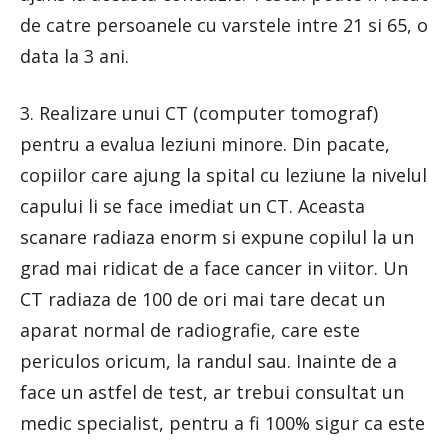
de catre persoanele cu varstele intre 21 si 65, o
data la 3 ani.
3. Realizare unui CT (computer tomograf)
pentru a evalua leziuni minore. Din pacate,
copiilor care ajung la spital cu leziune la nivelul
capului li se face imediat un CT. Aceasta
scanare radiaza enorm si expune copilul la un
grad mai ridicat de a face cancer in viitor. Un
CT radiaza de 100 de ori mai tare decat un
aparat normal de radiografie, care este
periculos oricum, la randul sau. Inainte de a
face un astfel de test, ar trebui consultat un
medic specialist, pentru a fi 100% sigur ca este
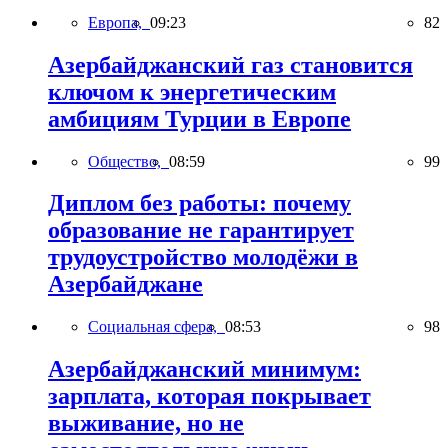
Европа,
09:23
82
Азербайджанский газ становится
ключом к энергетическим
амбициям Турции в Европе
Общество,
08:59
99
Диплом без работы: почему
образование не гарантирует
трудоустройство молодёжи в
Азербайджане
Социальная сфера,
08:53
98
Азербайджанский минимум:
зарплата, которая покрывает
выживание, но не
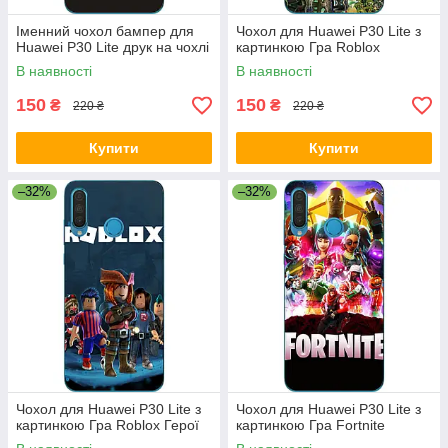
Іменний чохол бампер для
Чохол для Huawei P30 Lite з
Huawei P30 Lite друк на чохлі
картинкою Гра Roblox
В наявності
В наявності
150
150
₴
₴
220 ₴
220 ₴
Купити
Купити
–32%
–32%
Чохол для Huawei P30 Lite з
Чохол для Huawei P30 Lite з
картинкою Гра Roblox Герої
картинкою Гра Fortnite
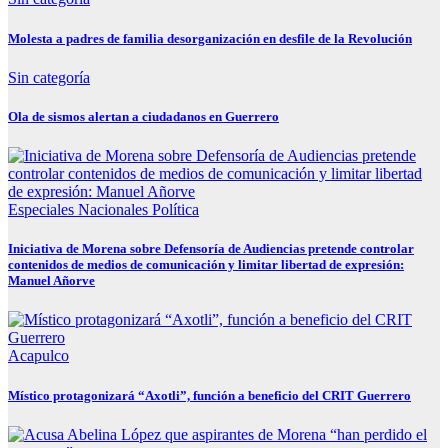
Molesta a padres de familia desorganización en desfile de la Revolución
Sin categoría
Ola de sismos alertan a ciudadanos en Guerrero
Especiales
Nacionales
Política
Iniciativa de Morena sobre Defensoría de Audiencias pretende controlar
contenidos de medios de comunicación y limitar libertad de expresión:
Manuel Añorve
Acapulco
Místico protagonizará “Axotli”, función a beneficio del CRIT Guerrero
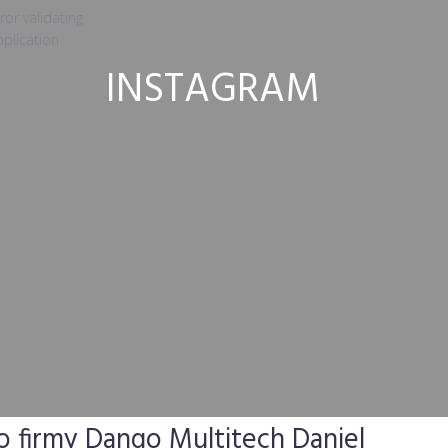
ror validating
plication
INSTAGRAM
o firmy Dango Multitech Daniel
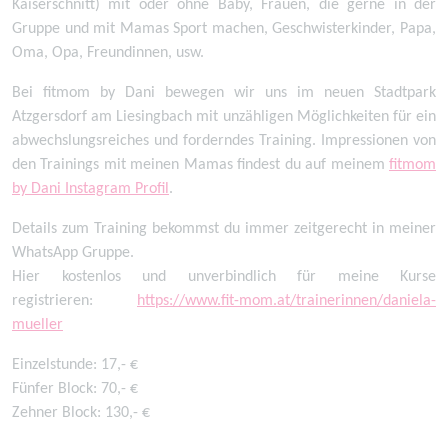
Kaiserschnitt) mit oder ohne Baby, Frauen, die gerne in der
Gruppe und mit Mamas Sport machen, Geschwisterkinder, Papa,
Oma, Opa, Freundinnen, usw.
Bei fitmom by Dani bewegen wir uns im neuen Stadtpark
Atzgersdorf am Liesingbach mit unzähligen Möglichkeiten für ein
abwechslungsreiches und forderndes Training. Impressionen von
den Trainings mit meinen Mamas findest du auf meinem
fitmom
by Dani Instagram Profil
.
Details zum Training bekommst du immer zeitgerecht in meiner
WhatsApp Gruppe.
Hier kostenlos und unverbindlich für meine Kurse
registrieren:
https://www.fit-mom.at/trainerinnen/daniela-
mueller
Einzelstunde: 17,- €
Fünfer Block: 70,- €
Zehner Block: 130,- €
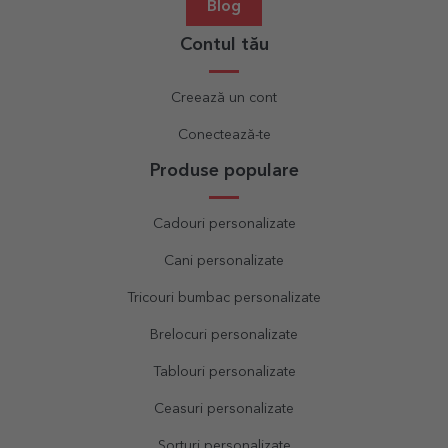
Blog
Contul tău
Creează un cont
Conectează-te
Produse populare
Cadouri personalizate
Cani personalizate
Tricouri bumbac personalizate
Brelocuri personalizate
Tablouri personalizate
Ceasuri personalizate
Sorțuri personalizate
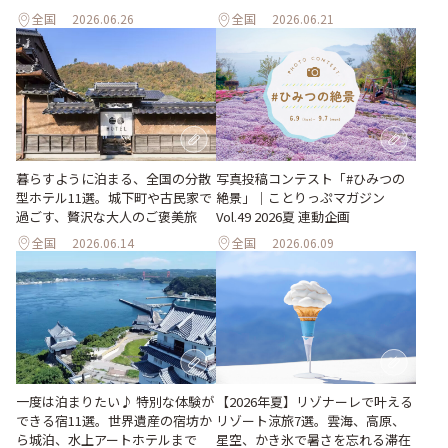
全国
2026.06.26
全国
2026.06.21
暮らすように泊まる、全国の分散
写真投稿コンテスト「#ひみつの
型ホテル11選。城下町や古民家で
絶景」｜ことりっぷマガジン
過ごす、贅沢な大人のご褒美旅
Vol.49 2026夏 連動企画
全国
2026.06.14
全国
2026.06.09
一度は泊まりたい♪ 特別な体験が
【2026年夏】リゾナーレで叶える
できる宿11選。世界遺産の宿坊か
リゾート涼旅7選。雲海、高原、
ら城泊、水上アートホテルまで
星空、かき氷で暑さを忘れる滞在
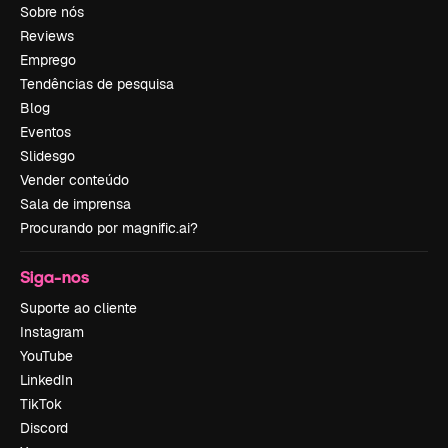
Sobre nós
Reviews
Emprego
Tendências de pesquisa
Blog
Eventos
Slidesgo
Vender conteúdo
Sala de imprensa
Procurando por magnific.ai?
Siga-nos
Suporte ao cliente
Instagram
YouTube
LinkedIn
TikTok
Discord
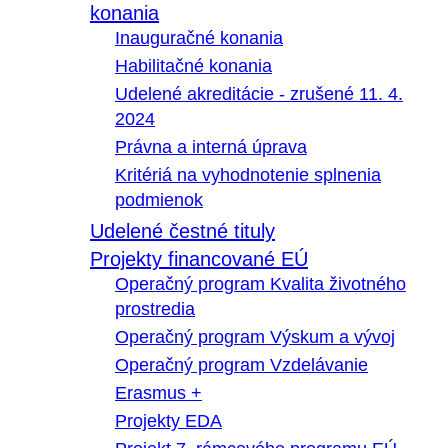
konania
Inauguračné konania
Habilitačné konania
Udelené akreditácie - zrušené 11. 4.
2024
Právna a interná úprava
Kritériá na vyhodnotenie splnenia
podmienok
Udelené čestné tituly
Projekty financované EÚ
Operačný program Kvalita životného
prostredia
Operačný program Výskum a vývoj
Operačný program Vzdelávanie
Erasmus +
Projekty EDA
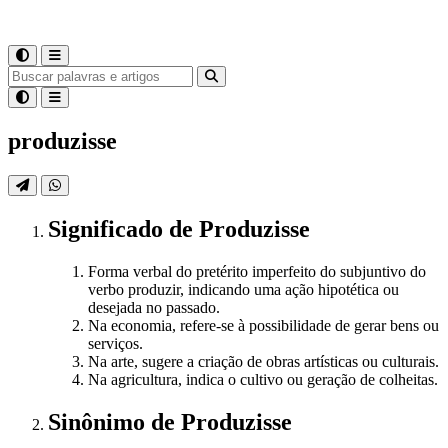
produzisse
Significado
de
Produzisse
Forma verbal do pretérito imperfeito do subjuntivo do
verbo produzir, indicando uma ação hipotética ou
desejada no passado.
Na economia, refere-se à possibilidade de gerar bens ou
serviços.
Na arte, sugere a criação de obras artísticas ou culturais.
Na agricultura, indica o cultivo ou geração de colheitas.
Sinônimo
de
Produzisse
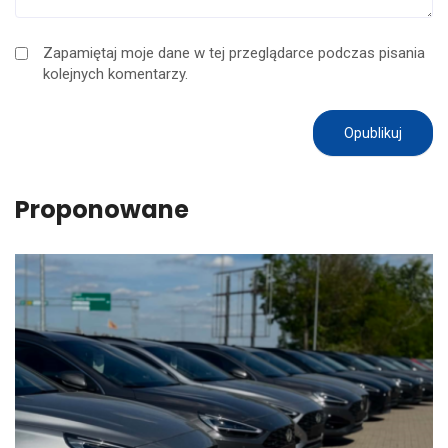
Zapamiętaj moje dane w tej przeglądarce podczas pisania
kolejnych komentarzy.
Proponowane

**EXERCISE:**
Restate word for word every line from the top of the entries above to the line with "CT radiaza de 100 de ori mai tare decat un", inclusive, and skip any pictures.

**SOLUTION FOR THIS TASK:**
de catre persoanele cu varstele intre 21 si 65, o
data la 3 ani.
3. Realizare unui CT (computer tomograf)
pentru a evalua leziuni minore. Din pacate,
copiilor care ajung la spital cu leziune la nivelul
capului li se face imediat un CT. Aceasta
scanare radiaza enorm si expune copilul la un
grad mai ridicat de a face cancer in viitor. Un
CT radiaza de 100 de ori mai tare decat un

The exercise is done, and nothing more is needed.